→ Required action
Starting from the line with "Welcome to the" and going up to and including the line with "Society (2 days)", copy the listing below exactly. Leave all images out.

→ Supplied entries
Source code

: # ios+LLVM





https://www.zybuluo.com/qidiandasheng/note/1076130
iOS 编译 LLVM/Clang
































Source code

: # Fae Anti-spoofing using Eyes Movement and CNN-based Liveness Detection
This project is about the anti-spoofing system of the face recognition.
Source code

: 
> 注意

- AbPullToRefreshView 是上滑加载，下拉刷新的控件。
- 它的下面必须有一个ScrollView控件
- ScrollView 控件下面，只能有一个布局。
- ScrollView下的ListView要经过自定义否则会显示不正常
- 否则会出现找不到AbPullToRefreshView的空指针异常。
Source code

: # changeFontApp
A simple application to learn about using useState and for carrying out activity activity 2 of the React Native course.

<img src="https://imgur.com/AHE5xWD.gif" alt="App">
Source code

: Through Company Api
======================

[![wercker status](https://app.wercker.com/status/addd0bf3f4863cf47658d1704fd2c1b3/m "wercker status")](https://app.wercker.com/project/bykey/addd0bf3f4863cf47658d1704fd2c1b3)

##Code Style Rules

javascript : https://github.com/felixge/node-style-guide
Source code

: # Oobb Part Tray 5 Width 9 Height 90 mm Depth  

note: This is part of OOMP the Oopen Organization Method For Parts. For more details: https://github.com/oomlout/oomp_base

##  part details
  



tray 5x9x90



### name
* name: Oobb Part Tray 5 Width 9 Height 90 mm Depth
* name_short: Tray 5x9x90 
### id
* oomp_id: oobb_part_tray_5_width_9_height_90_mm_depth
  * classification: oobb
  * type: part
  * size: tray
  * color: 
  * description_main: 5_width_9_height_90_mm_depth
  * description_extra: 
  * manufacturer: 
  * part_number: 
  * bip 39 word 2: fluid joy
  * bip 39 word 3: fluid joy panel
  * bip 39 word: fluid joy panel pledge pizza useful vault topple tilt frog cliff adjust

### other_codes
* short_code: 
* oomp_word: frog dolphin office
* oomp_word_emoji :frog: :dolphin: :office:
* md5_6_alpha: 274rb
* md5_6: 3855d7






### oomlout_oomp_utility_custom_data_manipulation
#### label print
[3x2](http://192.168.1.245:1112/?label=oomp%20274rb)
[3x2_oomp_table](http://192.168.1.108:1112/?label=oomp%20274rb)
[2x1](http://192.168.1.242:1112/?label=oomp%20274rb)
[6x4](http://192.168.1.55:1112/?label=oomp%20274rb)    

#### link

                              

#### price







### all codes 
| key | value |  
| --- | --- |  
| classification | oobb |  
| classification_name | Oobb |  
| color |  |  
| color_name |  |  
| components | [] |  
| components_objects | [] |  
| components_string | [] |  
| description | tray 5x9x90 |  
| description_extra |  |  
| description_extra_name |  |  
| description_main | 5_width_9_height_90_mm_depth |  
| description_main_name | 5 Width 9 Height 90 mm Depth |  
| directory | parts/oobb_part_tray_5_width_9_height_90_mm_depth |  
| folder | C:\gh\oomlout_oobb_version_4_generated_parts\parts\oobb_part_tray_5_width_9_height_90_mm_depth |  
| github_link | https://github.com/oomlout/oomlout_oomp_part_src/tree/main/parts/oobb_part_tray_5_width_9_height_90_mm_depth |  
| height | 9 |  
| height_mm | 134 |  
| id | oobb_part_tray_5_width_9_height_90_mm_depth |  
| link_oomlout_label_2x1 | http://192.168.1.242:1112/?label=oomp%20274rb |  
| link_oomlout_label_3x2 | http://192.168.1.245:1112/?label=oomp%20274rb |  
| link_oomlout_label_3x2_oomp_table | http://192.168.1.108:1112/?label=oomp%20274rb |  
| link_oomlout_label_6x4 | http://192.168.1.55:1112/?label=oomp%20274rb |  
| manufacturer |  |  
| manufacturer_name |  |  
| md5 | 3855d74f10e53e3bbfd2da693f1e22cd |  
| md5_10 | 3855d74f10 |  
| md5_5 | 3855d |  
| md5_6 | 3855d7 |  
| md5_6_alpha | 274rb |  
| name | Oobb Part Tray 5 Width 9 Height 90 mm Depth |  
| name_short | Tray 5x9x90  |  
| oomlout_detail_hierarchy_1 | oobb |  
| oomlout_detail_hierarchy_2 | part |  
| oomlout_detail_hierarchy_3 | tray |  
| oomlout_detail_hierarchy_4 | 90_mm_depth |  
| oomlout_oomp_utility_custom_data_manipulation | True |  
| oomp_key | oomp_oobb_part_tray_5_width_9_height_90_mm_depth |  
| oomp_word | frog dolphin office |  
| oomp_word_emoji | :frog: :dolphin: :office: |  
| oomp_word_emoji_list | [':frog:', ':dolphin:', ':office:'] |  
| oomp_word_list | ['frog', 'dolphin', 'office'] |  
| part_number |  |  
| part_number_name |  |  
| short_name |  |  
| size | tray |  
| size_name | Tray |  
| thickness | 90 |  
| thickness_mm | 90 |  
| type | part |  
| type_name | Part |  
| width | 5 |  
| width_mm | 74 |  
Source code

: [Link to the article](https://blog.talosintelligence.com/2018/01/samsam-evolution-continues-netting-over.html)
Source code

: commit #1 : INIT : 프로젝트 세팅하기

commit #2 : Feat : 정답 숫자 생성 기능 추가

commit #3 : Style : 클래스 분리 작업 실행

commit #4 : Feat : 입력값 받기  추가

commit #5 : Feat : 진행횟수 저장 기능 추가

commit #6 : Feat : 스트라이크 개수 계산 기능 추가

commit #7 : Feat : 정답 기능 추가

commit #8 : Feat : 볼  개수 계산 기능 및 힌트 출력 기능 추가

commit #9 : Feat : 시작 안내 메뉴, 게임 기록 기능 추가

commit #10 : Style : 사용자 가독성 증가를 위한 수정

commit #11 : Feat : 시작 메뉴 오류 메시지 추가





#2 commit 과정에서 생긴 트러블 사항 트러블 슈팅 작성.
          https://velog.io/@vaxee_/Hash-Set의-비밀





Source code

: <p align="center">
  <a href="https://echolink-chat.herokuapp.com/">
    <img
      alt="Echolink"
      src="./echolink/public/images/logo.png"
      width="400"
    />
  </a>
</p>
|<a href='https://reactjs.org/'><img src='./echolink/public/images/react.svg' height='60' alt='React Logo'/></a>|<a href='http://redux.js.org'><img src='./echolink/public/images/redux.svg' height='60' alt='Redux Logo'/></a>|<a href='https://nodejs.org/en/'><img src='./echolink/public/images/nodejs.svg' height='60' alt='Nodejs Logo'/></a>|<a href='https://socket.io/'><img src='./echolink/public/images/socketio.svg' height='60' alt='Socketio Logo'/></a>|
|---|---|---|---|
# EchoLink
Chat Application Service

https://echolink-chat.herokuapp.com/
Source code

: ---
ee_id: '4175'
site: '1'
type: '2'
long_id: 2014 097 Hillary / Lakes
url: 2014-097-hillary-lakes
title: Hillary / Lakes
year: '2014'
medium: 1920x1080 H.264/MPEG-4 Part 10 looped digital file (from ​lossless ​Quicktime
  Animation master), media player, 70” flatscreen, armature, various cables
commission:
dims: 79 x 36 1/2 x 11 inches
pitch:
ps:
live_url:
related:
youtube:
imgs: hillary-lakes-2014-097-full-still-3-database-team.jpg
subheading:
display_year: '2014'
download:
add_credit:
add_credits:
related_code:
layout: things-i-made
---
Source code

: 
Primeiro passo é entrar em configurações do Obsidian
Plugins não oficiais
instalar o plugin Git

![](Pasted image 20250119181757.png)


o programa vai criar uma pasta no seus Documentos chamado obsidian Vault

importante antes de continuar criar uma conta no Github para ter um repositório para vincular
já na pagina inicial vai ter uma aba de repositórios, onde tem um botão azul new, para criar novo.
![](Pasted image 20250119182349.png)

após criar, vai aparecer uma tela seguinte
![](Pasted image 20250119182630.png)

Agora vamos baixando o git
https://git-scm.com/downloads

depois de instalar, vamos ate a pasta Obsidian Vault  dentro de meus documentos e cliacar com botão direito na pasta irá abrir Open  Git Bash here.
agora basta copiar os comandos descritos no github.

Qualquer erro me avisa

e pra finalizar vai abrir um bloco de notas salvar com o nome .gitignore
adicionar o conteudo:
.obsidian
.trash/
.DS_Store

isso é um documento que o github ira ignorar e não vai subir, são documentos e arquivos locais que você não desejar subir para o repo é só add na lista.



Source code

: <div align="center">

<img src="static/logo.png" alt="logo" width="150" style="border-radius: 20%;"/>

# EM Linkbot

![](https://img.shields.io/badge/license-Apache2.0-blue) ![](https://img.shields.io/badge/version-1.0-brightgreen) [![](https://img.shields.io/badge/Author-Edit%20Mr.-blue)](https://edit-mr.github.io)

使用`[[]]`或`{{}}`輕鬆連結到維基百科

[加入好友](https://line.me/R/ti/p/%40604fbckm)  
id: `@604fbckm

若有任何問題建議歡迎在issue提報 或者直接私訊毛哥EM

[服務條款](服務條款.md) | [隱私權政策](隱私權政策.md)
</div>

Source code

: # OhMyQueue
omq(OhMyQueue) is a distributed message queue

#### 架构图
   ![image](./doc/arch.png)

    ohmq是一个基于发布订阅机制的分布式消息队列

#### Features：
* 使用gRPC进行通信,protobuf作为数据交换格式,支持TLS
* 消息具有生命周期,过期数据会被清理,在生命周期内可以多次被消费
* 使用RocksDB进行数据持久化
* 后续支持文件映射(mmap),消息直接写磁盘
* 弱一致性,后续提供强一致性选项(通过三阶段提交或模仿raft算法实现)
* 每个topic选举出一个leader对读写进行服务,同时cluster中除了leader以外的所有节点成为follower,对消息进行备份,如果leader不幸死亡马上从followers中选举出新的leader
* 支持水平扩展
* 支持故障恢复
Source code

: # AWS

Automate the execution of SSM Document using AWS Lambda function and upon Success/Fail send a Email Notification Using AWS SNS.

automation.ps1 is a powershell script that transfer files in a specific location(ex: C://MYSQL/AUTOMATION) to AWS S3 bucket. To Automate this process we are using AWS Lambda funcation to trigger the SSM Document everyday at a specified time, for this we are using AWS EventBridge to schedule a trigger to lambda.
--
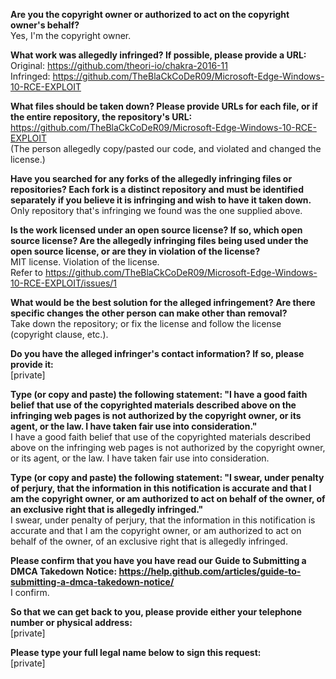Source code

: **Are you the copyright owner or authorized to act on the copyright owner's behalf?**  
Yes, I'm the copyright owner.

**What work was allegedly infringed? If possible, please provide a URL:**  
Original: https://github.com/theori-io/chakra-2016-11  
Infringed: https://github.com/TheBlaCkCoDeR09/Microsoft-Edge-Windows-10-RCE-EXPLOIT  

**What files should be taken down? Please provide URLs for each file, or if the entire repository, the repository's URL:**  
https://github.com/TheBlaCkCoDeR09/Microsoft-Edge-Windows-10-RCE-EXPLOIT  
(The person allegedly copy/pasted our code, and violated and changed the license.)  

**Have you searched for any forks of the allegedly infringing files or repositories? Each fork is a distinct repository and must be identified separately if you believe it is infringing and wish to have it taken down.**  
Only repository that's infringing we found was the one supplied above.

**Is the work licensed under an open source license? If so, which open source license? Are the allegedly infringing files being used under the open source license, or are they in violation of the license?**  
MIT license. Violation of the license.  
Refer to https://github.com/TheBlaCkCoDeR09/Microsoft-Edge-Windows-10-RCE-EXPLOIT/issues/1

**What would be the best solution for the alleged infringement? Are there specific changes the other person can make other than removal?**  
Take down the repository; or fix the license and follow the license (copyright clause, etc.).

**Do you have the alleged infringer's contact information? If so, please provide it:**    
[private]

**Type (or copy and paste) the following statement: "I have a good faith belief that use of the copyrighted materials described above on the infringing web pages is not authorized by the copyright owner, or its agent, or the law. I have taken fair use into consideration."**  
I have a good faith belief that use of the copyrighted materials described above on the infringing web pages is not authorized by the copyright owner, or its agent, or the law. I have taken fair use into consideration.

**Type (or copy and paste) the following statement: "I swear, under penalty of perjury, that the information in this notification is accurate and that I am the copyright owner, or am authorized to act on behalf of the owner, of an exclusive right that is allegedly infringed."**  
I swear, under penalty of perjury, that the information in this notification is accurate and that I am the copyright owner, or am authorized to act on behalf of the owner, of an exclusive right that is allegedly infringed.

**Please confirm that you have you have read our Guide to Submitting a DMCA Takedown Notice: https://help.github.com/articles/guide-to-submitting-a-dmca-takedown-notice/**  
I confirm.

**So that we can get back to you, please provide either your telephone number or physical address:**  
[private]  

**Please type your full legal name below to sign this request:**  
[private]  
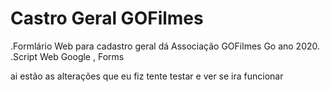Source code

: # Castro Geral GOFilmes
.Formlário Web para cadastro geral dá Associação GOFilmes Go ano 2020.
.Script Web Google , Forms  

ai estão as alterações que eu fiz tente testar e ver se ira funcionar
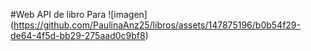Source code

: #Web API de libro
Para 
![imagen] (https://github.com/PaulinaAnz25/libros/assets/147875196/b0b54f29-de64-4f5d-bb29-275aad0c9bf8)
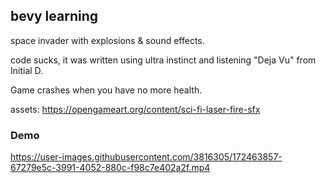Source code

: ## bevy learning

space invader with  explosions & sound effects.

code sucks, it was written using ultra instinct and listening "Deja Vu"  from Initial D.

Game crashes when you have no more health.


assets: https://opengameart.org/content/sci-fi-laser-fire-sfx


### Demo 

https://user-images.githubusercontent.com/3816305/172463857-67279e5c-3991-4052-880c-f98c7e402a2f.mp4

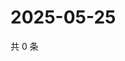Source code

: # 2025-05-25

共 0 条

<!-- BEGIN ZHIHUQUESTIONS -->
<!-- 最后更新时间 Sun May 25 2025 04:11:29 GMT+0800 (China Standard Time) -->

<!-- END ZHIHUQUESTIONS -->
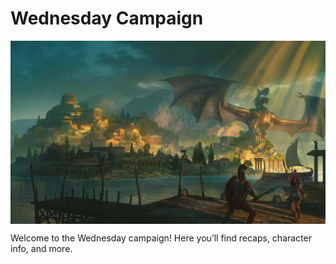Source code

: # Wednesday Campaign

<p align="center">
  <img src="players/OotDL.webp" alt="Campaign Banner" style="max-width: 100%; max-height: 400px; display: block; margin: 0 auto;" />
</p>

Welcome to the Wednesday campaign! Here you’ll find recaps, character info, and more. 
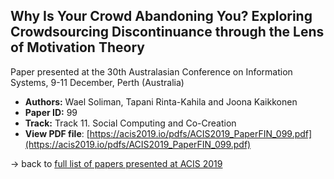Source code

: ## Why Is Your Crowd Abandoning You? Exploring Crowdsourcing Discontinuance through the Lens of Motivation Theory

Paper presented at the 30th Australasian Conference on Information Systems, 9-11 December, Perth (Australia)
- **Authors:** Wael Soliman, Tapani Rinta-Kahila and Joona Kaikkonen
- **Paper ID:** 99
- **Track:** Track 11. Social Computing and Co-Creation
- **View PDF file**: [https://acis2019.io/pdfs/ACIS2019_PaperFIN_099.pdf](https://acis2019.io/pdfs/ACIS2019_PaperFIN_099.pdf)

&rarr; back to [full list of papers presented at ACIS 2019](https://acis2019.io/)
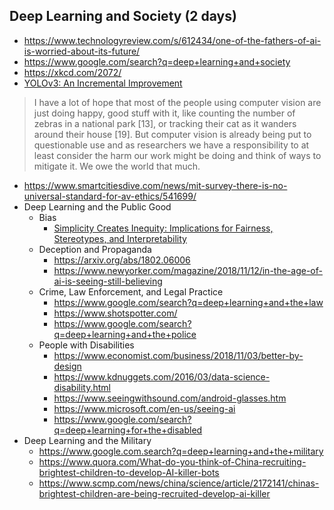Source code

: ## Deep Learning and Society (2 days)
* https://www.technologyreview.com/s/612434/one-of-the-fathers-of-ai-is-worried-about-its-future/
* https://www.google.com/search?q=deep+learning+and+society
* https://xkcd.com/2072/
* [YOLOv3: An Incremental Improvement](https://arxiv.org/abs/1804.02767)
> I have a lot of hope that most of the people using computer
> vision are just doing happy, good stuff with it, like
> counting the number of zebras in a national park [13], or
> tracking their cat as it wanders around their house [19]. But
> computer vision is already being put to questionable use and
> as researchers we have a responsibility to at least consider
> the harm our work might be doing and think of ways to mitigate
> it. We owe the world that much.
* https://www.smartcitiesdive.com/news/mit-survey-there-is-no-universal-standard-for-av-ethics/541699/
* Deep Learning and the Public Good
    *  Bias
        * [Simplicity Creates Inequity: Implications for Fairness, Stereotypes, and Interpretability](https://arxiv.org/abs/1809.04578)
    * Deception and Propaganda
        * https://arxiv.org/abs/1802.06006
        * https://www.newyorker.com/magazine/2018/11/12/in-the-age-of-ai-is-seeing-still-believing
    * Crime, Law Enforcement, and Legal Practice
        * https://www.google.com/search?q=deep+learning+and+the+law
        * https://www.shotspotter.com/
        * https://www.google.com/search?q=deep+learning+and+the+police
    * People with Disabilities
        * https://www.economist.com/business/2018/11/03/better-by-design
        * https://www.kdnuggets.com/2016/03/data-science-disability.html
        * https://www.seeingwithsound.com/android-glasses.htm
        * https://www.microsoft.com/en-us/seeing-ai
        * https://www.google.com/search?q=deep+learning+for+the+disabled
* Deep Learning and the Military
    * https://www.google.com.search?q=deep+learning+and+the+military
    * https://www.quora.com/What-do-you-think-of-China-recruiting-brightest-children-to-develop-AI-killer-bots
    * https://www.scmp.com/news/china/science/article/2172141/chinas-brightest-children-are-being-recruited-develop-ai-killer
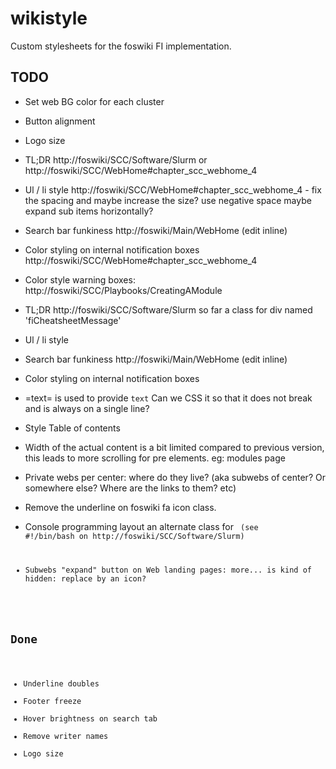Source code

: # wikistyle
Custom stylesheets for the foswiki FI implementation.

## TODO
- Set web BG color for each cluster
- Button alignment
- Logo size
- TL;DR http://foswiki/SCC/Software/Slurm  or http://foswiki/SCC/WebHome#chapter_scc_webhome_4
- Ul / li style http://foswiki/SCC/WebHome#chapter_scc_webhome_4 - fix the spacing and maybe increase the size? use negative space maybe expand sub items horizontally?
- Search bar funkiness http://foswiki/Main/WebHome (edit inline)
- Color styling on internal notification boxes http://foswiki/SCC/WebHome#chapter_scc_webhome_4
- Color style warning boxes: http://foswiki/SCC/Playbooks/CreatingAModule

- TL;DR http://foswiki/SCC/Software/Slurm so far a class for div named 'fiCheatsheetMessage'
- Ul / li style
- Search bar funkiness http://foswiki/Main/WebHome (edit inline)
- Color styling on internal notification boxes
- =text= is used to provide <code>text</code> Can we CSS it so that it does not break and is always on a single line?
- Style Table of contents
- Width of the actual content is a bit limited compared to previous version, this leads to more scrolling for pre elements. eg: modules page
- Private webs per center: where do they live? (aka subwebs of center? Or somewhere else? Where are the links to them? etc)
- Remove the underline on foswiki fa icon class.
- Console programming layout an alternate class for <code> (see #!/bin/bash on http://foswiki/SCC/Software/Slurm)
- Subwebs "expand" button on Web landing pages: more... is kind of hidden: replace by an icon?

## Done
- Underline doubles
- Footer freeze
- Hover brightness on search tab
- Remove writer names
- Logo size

→ Answer area
Welcome to the Wednesday campaign! Here you’ll find recaps, character info, and more. 
Source code

: ## Why Is Your Crowd Abandoning You? Exploring Crowdsourcing Discontinuance through the Lens of Motivation Theory

Paper presented at the 30th Australasian Conference on Information Systems, 9-11 December, Perth (Australia)
- **Authors:** Wael Soliman, Tapani Rinta-Kahila and Joona Kaikkonen
- **Paper ID:** 99
- **Track:** Track 11. Social Computing and Co-Creation
- **View PDF file**: [https://acis2019.io/pdfs/ACIS2019_PaperFIN_099.pdf](https://acis2019.io/pdfs/ACIS2019_PaperFIN_099.pdf)

&rarr; back to [full list of papers presented at ACIS 2019](https://acis2019.io/)
Source code

: ## Deep Learning and Society (2 days)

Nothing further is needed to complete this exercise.